Her olgunluğa erişmiş insan gibi anlıyorsun. Oysa sen güçlü olduğun için, becerikli olduğun için, problem çözme yeteneğin olduğu için hep sana ihtiyaç duydular. Kendinize sorun şimdi. Bizler kaybettik mi? Kaybetmedik elbette. Problem çözme, kendimize yetme, sorunların üstesinden gelme yeteneğimiz gelişti. Siz onların hayatlarından çıktığında bocalayacaklar ama siz hayatınıza donanımlarınızı katlayarak emin adımlarla yürüyeceksiniz
Sadece yapmanız gereken çocuklarınıza, kendi çocukluğunuzu yaşatmamak. Sadece yapmanız, anlamanız gereken hiçbir şey için geç olmadığını kabul etmek. Her yaşta farklı şeylerin tecrübesini yaşayabileceğimizi bilmek. Öğrenmenin geç olmadığını ertesi daha ertesi gün büyüdüğünüzü bilmeniz gerek.
Şunu da unutmamalı ki bazen doğrular görülerek doğru bulunur bazen de yanlışları görerek doğrular bulunur. Siz yanlışlarla öğrenmiş olsanız da bundan sonraki hayatınızda doğrularla bir şeyler öğreteceksiniz.
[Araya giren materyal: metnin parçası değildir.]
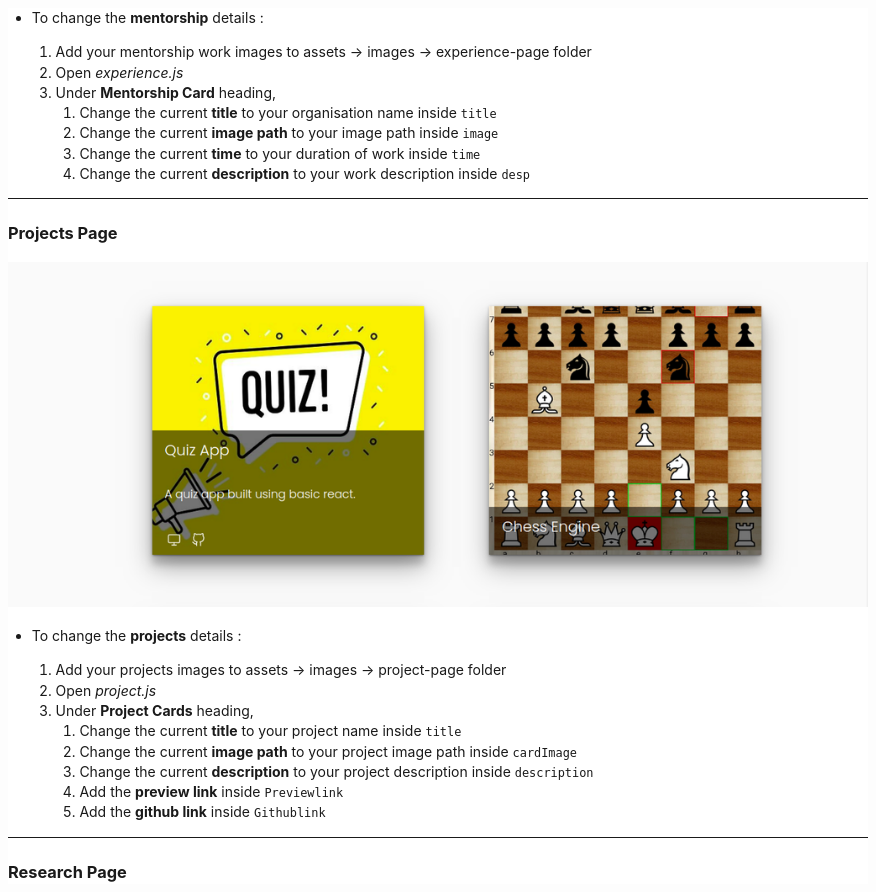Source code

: - To change the **mentorship** details :

    1. Add your mentorship work images to assets -> images -> experience-page folder
    2. Open _experience.js_
    3. Under **Mentorship Card** heading,
        1. Change the current **title** to your organisation name inside `title`
        2. Change the current **image path** to your image path inside `image`
        3. Change the current **time** to your duration of work inside `time`
        4. Change the current **description** to your work description inside `desp`

---

### Projects Page

![Projects](images/project.png)

- To change the **projects** details :

    1. Add your projects images to assets -> images -> project-page folder
    2. Open _project.js_
    3. Under **Project Cards** heading,
        1. Change the current **title** to your project name inside `title`
        2. Change the current **image path** to your project image path inside `cardImage`
        3. Change the current **description** to your project description inside `description`
        4. Add the **preview link** inside `Previewlink`
        5. Add the **github link** inside `Githublink`

---

### Research Page
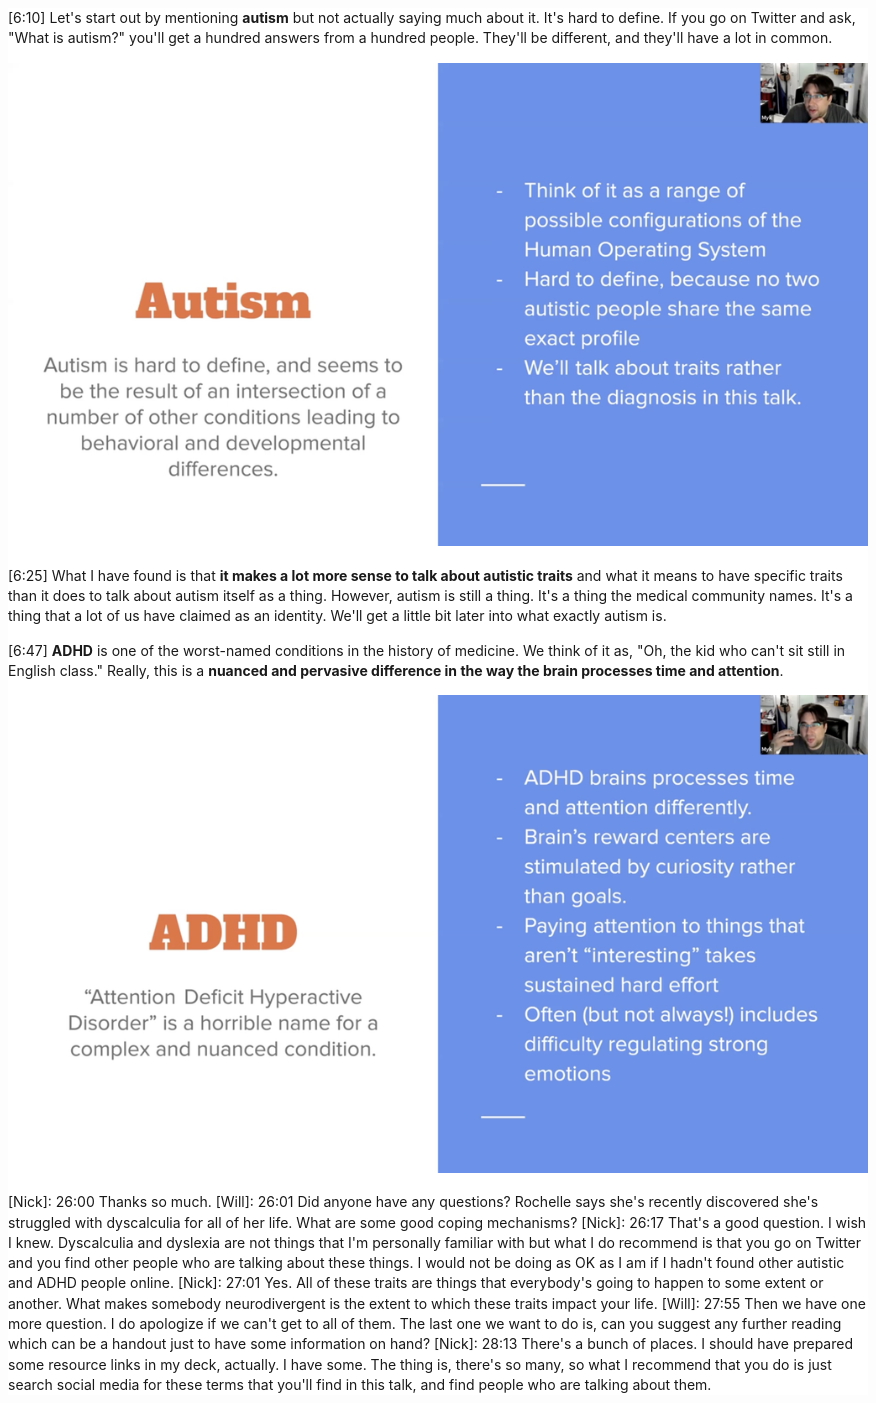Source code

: [6:10] Let's start out by mentioning **autism** but not actually saying much about it. It's hard to define. If you go on Twitter and ask, "What is autism?" you'll get a hundred answers from a hundred people. They'll be different, and they'll have a lot in common.

![Autism Slide](./images/05-autism-slide.png) 

[6:25] What I have found is that **it makes a lot more sense to talk about autistic traits** and what it means to have specific traits than it does to talk about autism itself as a thing. However, autism is still a thing. It's a thing the medical community names. It's a thing that a lot of us have claimed as an identity. We'll get a little bit later into what exactly autism is.

[6:47] **ADHD** is one of the worst-named conditions in the history of medicine. We think of it as, "Oh, the kid who can't sit still in English class." Really, this is a **nuanced and pervasive difference in the way the brain processes time and attention**.

![ADHD Slide](./images/06-adhd-slide.png) 


[Nick]: 26:00 Thanks so much.
[Will]: 26:01 Did anyone have any questions? Rochelle says she's recently discovered she's struggled with dyscalculia for all of her life. What are some good coping mechanisms?
[Nick]: 26:17 That's a good question. I wish I knew. Dyscalculia and dyslexia are not things that I'm personally familiar with but what I do recommend is that you go on Twitter and you find other people who are talking about these things. I would not be doing as OK as I am if I hadn't found other autistic and ADHD people online.
[Nick]: 27:01 Yes. All of these traits are things that everybody's going to happen to some extent or another. What makes somebody neurodivergent is the extent to which these traits impact your life.
[Will]: 27:55 Then we have one more question. I do apologize if we can't get to all of them. The last one we want to do is, can you suggest any further reading which can be a handout just to have some information on hand?
[Nick]: 28:13 There's a bunch of places. I should have prepared some resource links in my deck, actually. I have some. The thing is, there's so many, so what I recommend that you do is just search social media for these terms that you'll find in this talk, and find people who are talking about them.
Anlayacağız, anladık, anlayacaksınız. Sizin çok zeki, çok güçlü, çok merhametli ve çok dürüst hatta fedakar olduğunuzu. Anlayacaksınız vakit geldiğinde sırtınızdan bıçaklandığınızda heybenize bir tecrübe daha atacaksınız. Her olay bir deneyim, her hata bir problem ve çözüm. Pişman olmadık, pişman olmayacaksınız, pişman olmamalısınız ve pişman olacağınız bir şey yaşadıysanız unutmayın. İlk pişmanlık bundan sonraki pişmanlıkları yaşamamak için yaşandı.
Ben çözdüm, kendimi tanıdım ve artık ne istediğimi, ne sevdiğimi, nelerden nefret ettiğimi ya da benden bir şeyler istendiğinde ne cevap vereceğimi biliyorum. Çünkü daha önce de yaşadım tecrübe ettim. Şimdi daha emin adımlarla atıyorum hayata adımlarımı.
Çünkü kendimi sevmeyi değer vermeyi öğrendim. Çünkü artık ben kendimi tanıyorum ve kendimle olan dargınlığıma son verdim. Böyle daha güzel oldu. Çünkü şunu da keşfettim ki; kendimi sevmediğim zamanlar başkalarını da sevemiyormuşum. Şimdi kendimi seviyorum. Kendimden olan olmayan, herkesi seviyorum. Şimdi insan olan herkesi seviyorum.
Hayatta en nefret ettiğim kişi kendimken, bana kendimden nefret etmeyi öğretenlere inat, şimdi en çok kendimi seviyorum. Kendimi sevmezsem bu sevgiden siz de nasip alamazdınız. İyi ki ben, iyi ki hayat, iyi ki tecrübeler ve iyi ki uyanış.